In July 2016, some students received this message directly from the Education Ministry for the Communidad de Madrid, “We are sorry but we cannot assign you at any of our school[s] because the Evaluation Committee of the Instituto Franklin has given you a negative report.”
In an email correspondence regarding this message, contacted representatives for Instituto Franklin denied any knowledge about it.
One administrator did share this alleged Evaluation Committee report: “[student’s] request has been evaluated in order to receive a recommendation for a position in the public schools bilingual program. Although initially the request was included in the general list, due to the circumstances that have raised during the last two months of the program, the Committee has decided to withdraw the recommendation. Although the academic results have been outstanding during the program, the student´s attitude during the last two months has proven to be negative and mistrusting with Instituto Franklin- UAH.”

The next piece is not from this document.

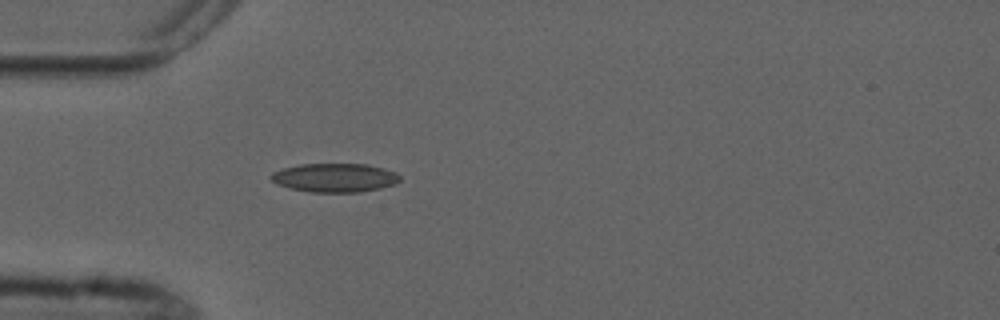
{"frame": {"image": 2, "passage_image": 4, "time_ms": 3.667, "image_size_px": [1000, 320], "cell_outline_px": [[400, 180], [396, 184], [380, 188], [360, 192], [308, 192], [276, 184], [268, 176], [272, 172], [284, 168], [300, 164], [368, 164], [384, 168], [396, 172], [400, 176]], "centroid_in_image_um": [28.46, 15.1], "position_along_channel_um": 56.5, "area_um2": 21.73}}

What makes this move so appalling is the school’s failure to notify any students of their apparent withdrawal. They are not obligated to recommend any student, but decency should have them inform students of this so they can look for work elsewhere.
Instead, through private emails, Instituto Franklin administrators led students on, assuring them their placement was imminent and they couldn’t figure out what the delay in placement might be. That they continued this misrepresentation over the course of more than a month and even let students leave the country, knowing this move could jeopardize their legal re-entry into Spain without employment lined up, perhaps shows that a “negative and mistrusting attitude” toward Instituto Franklin is just about all it deserves.
—a former student
Special thanks to all the students who helped compile the information.